··· DOCUMENT SECTION ···
Wave Financial’s David Siemer: ‘I’m all in on crypto’
- David Siemer was a traditional venture capitalist investing in seed stage companies.
- For him, the move to crypto is a generational event that he's going after.
David Siemer is the founder of Wave Financial. As a financial services professional, he’s all in on crypto. But it wasn’t always that way. David takes us through his evolution as a venture capitalist through the first tech bubble to today, where he’s become a crypto entrepreneur developing crypto investment products like funds and indices as well as a treasury management business
David compares the crypto market of today to the first internet boom, where a handful of companies made it through and built large sustainable businesses. Except, with crypto, the few successes won’t just be billion dollar companies. David thinks these winners will be closer to trillion dollar companies.
Massive shifts in technology
I started in venture capital back in 1995, early in the first tech bubble. I felt like it was a once in a lifetime experience. I see cryptocurrency the same way. I didn’t think I would see another massive shift in technology in my lifetime.
··· RECORD EXCERPTS ···
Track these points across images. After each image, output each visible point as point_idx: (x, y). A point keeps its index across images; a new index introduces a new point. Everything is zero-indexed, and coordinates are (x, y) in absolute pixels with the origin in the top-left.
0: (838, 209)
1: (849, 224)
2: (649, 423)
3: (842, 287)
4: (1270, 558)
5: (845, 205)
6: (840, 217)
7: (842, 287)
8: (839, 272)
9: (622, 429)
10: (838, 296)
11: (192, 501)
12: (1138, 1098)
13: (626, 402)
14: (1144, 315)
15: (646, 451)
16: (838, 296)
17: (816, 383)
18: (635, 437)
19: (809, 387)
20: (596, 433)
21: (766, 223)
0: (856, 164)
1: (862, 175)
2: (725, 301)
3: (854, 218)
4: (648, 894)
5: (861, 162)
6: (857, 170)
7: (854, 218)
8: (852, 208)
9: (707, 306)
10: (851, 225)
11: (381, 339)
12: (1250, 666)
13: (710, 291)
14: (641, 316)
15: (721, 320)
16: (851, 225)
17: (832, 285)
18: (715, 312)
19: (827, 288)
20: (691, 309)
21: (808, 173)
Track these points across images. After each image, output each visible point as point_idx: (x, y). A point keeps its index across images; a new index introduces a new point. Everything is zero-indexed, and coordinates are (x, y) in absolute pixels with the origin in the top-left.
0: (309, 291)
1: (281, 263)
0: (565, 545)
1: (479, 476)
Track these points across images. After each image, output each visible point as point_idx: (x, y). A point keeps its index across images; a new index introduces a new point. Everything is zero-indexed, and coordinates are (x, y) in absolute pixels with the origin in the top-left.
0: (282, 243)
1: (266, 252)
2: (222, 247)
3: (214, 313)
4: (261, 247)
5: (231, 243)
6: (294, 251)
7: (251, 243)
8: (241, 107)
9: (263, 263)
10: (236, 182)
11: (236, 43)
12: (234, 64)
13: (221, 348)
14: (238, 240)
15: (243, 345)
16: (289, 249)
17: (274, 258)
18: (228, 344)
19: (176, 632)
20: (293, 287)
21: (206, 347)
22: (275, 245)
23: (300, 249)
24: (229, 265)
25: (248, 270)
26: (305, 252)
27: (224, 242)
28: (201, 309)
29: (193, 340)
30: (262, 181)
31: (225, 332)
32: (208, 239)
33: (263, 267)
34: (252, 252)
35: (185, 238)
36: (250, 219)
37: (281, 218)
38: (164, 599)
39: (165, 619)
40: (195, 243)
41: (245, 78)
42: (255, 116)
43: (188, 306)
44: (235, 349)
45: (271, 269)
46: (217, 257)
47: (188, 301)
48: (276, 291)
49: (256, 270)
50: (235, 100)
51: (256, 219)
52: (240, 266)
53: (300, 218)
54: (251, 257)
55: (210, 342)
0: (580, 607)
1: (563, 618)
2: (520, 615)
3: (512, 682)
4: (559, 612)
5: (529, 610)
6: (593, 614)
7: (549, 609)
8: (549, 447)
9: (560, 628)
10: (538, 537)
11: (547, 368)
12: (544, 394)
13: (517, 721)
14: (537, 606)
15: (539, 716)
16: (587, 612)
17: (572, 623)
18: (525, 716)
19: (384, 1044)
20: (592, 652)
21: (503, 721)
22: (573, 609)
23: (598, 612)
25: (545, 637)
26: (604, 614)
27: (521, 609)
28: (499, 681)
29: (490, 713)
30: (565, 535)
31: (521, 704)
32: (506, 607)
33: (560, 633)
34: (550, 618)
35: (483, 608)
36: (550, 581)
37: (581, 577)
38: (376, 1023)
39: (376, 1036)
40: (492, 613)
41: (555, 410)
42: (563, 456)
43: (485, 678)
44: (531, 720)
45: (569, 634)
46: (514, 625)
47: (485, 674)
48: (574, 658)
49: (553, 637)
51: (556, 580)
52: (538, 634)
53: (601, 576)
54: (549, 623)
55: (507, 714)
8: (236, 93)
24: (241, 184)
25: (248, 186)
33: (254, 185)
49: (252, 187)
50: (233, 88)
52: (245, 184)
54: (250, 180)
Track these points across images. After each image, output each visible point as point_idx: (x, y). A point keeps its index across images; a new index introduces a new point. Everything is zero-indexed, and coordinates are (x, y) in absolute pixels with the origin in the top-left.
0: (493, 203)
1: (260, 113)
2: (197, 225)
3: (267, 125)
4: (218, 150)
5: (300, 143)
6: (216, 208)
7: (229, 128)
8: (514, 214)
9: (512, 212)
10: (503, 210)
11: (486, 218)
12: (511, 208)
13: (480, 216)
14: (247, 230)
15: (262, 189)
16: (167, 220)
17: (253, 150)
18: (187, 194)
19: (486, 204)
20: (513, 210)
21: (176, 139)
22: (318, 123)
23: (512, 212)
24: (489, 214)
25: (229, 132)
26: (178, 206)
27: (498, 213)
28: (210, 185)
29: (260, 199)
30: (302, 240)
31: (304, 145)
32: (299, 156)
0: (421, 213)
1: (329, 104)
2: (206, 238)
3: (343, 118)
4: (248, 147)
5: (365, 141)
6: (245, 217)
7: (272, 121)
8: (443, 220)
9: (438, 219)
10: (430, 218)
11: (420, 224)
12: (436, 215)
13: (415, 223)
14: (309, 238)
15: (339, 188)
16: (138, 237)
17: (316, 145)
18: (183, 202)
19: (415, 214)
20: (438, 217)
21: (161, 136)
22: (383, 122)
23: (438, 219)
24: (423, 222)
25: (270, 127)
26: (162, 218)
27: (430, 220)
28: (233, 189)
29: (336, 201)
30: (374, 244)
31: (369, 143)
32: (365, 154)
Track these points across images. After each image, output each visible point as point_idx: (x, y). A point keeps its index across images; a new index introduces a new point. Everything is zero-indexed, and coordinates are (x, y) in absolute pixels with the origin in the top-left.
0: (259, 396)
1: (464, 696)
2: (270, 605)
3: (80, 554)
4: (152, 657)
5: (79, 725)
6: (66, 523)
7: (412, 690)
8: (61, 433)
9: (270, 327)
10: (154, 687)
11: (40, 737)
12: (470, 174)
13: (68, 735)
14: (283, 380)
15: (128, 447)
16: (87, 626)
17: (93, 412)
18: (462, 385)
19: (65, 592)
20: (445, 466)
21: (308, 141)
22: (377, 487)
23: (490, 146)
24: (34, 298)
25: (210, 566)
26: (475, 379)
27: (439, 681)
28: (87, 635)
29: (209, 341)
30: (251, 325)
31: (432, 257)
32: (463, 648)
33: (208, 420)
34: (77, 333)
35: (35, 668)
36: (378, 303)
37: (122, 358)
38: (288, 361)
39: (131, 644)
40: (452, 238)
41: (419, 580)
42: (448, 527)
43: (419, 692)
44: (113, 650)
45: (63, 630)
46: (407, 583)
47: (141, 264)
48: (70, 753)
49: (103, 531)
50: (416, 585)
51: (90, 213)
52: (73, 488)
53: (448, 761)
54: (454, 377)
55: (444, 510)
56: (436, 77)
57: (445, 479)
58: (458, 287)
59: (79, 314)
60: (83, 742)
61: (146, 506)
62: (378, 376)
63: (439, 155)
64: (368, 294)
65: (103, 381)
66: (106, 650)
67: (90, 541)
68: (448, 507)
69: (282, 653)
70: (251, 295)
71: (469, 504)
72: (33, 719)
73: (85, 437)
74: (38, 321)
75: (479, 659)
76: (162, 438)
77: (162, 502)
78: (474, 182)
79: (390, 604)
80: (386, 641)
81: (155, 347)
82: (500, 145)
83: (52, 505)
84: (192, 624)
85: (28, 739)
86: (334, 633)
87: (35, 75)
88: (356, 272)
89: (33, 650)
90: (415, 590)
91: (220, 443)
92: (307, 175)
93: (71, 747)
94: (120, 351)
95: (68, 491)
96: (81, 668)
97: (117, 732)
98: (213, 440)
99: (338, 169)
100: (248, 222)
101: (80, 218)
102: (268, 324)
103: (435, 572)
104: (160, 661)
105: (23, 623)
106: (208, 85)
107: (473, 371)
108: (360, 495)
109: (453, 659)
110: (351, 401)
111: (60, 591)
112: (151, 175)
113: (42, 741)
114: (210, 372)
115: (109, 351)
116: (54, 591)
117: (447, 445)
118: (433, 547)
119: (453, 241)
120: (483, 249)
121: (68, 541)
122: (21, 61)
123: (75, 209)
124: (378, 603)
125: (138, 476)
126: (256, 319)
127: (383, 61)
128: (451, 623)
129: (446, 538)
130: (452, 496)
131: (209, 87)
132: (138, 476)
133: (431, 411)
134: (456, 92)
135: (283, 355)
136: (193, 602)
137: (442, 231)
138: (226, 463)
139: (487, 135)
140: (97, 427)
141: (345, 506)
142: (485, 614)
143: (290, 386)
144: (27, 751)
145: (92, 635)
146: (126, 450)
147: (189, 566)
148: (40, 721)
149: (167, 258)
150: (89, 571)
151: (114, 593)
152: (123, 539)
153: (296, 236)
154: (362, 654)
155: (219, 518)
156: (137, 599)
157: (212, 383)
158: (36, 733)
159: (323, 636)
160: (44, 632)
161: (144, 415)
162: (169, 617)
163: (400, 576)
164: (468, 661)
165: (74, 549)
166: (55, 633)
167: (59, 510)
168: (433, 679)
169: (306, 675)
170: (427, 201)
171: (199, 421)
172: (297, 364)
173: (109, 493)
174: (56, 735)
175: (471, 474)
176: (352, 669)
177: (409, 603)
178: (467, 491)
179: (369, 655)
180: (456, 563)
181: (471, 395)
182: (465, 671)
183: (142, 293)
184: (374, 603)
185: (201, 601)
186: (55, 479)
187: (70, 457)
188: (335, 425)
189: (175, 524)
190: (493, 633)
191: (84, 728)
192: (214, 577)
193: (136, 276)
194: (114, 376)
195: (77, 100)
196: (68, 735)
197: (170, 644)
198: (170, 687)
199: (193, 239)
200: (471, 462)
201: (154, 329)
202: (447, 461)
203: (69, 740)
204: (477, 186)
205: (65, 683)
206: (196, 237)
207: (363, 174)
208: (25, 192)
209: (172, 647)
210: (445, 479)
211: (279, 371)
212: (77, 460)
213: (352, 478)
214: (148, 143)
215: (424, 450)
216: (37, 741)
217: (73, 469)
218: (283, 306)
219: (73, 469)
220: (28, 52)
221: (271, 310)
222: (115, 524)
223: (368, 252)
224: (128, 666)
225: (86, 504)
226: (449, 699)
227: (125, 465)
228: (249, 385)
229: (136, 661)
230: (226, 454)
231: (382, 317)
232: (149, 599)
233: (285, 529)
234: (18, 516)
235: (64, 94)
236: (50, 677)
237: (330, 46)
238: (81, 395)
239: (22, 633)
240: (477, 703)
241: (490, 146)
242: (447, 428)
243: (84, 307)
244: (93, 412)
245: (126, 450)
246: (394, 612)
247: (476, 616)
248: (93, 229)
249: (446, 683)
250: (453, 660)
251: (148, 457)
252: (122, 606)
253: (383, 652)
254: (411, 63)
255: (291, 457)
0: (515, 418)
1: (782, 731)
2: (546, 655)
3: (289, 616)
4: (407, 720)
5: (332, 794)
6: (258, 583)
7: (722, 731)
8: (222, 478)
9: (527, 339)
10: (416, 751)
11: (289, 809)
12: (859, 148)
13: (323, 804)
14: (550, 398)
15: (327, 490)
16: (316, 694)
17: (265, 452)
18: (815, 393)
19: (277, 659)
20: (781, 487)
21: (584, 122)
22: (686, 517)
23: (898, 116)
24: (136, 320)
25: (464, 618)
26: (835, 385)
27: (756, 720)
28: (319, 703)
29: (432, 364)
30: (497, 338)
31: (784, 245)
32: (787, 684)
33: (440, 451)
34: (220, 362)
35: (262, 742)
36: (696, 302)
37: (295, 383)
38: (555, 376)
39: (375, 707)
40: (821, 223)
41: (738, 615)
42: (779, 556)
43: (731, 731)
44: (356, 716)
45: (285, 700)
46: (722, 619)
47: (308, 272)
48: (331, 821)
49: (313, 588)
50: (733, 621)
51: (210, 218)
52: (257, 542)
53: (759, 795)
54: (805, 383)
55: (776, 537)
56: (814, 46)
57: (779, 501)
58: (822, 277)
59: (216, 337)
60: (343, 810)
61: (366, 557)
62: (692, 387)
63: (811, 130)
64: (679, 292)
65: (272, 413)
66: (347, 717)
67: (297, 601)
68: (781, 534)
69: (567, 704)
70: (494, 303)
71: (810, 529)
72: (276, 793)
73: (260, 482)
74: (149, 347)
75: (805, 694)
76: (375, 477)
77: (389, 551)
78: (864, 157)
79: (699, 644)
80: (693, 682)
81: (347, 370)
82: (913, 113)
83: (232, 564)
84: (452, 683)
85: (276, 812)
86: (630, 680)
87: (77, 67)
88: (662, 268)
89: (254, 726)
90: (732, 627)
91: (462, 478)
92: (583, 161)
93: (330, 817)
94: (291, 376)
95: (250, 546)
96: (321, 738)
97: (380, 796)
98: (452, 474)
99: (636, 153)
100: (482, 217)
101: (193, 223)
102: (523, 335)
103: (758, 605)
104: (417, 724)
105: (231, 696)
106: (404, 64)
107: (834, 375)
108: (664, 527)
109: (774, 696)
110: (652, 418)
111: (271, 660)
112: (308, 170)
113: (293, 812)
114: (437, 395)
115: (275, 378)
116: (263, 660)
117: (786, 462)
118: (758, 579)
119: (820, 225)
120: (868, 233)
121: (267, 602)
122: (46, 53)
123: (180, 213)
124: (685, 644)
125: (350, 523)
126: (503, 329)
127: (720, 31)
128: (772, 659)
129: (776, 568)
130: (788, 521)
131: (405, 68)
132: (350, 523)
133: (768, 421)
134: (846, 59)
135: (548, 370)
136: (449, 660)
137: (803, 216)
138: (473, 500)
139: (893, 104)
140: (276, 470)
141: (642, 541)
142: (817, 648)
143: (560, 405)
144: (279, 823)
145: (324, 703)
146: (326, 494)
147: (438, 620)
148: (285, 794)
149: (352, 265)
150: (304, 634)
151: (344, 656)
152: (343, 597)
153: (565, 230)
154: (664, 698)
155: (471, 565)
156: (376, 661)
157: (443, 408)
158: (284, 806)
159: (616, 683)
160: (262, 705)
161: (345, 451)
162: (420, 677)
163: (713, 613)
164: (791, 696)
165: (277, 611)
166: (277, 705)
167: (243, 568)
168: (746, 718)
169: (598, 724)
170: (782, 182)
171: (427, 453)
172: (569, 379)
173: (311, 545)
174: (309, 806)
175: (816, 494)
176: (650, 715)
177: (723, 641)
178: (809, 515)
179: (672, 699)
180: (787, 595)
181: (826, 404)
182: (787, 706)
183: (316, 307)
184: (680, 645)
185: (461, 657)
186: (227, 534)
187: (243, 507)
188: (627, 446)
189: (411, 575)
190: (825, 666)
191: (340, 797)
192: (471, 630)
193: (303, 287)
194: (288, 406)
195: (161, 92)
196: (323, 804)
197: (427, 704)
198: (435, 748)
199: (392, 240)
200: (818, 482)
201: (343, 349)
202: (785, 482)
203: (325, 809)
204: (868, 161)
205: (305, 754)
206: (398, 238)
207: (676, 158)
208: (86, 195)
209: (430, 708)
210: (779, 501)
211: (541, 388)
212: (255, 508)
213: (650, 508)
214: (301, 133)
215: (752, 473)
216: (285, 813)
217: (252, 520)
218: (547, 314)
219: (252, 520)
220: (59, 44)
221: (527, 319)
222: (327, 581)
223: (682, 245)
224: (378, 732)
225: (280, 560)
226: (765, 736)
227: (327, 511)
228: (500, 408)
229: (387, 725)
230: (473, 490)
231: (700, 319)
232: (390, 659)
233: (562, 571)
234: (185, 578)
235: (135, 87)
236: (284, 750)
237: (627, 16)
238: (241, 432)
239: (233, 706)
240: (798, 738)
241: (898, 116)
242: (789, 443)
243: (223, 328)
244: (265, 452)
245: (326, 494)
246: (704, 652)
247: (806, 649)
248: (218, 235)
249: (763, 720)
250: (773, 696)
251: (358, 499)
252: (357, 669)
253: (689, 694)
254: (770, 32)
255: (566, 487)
···
*WHAT TO DO:*
**A)** Reproduce the passage of the David Siemer article that begins at the words "Massive shifts in" and stops after the words "in my lifetime.".
**B)** Render this sentence from the David Siemer article into Spanish: "I felt like it was a once in a lifetime experience."
The data are separate material, unrelated to the David Siemer article.

*SOLUTIONS PER TASK:*
**A)**
Massive shifts in technology
I started in venture capital back in 1995, early in the first tech bubble. I felt like it was a once in a lifetime experience. I see cryptocurrency the same way. I didn’t think I would see another massive shift in technology in my lifetime.

**B)** Sentí que era una experiencia única en la vida.